Vincent Wagner bleibt nach seinem Gelb-Rot-Platzverweis gesperrt. Das Sportgericht des Deutschen Fußball-Bundes (DFB) wies den Einspruch der SV Elversberg zurück. Der Trainer fehlt seiner Mannschaft damit im Bundesliga-Spitzenspiel gegen den FC Bayern.
Der 38-Jährige war im Bundesligaspiel bei Borussia Mönchengladbach des Feldes verwiesen worden. Mit der Entscheidung des DFB-Sportgerichts bleibt die automatische Sperre für ein Meisterschaftsspiel bestehen. Über den Einspruch wurde innerhalb weniger Stunden entschieden.
Nach Angaben des Gerichts gibt es keine Hinweise auf einen offensichtlichen Irrtum des Schiedsrichters. Eine Aufhebung der automatischen Sperre sei deshalb nicht möglich. Ein solcher Ausnahmefall liege unter anderem nur dann vor, wenn eine Person verwechselt worden sei oder es keinerlei Kontakt zwischen Trainer und Schiedsrichter gegeben habe und sich der Trainer auch sonst nicht sportwidrig verhalten habe.
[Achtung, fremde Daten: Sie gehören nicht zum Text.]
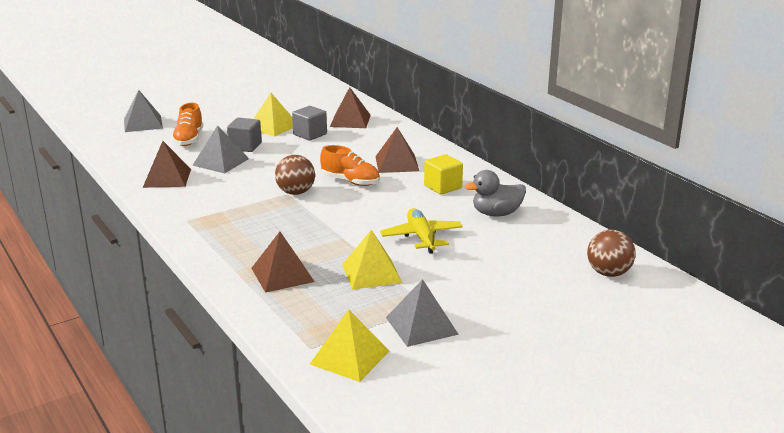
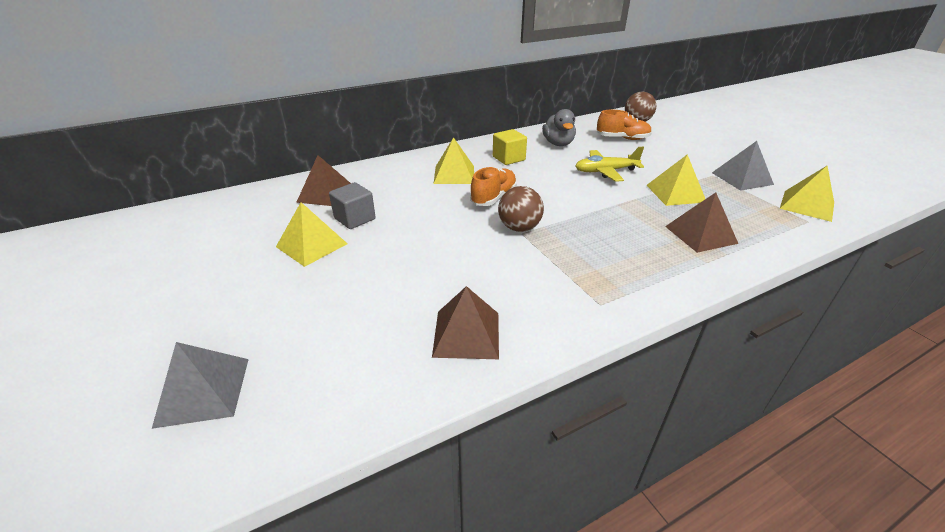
camera: 85 degrees left, 10 degrees up
orange shoe [171,103,203,146] -> orange shoe moved to [597,110,652,140]
grey pyramid [192,125,249,173] -> none
grey cube [227,118,262,152] -> none
brown pyramid [375,127,419,173] -> yellow pyramid [434,137,474,184]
Das Sportgericht stützte sich in seiner Bewertung auf die Angaben des Unparteiischen und die Fernsehbilder. Demnach sei Wagner aus größerer Entfernung auf den Schiedsrichter zugelaufen, obwohl ihn der Vierte Offizielle zuvor aufgefordert habe, dies zu unterlassen. Das Gericht wertete den Vorgang als Tatsachenentscheidung des Referees, an die es grundsätzlich gebunden sei.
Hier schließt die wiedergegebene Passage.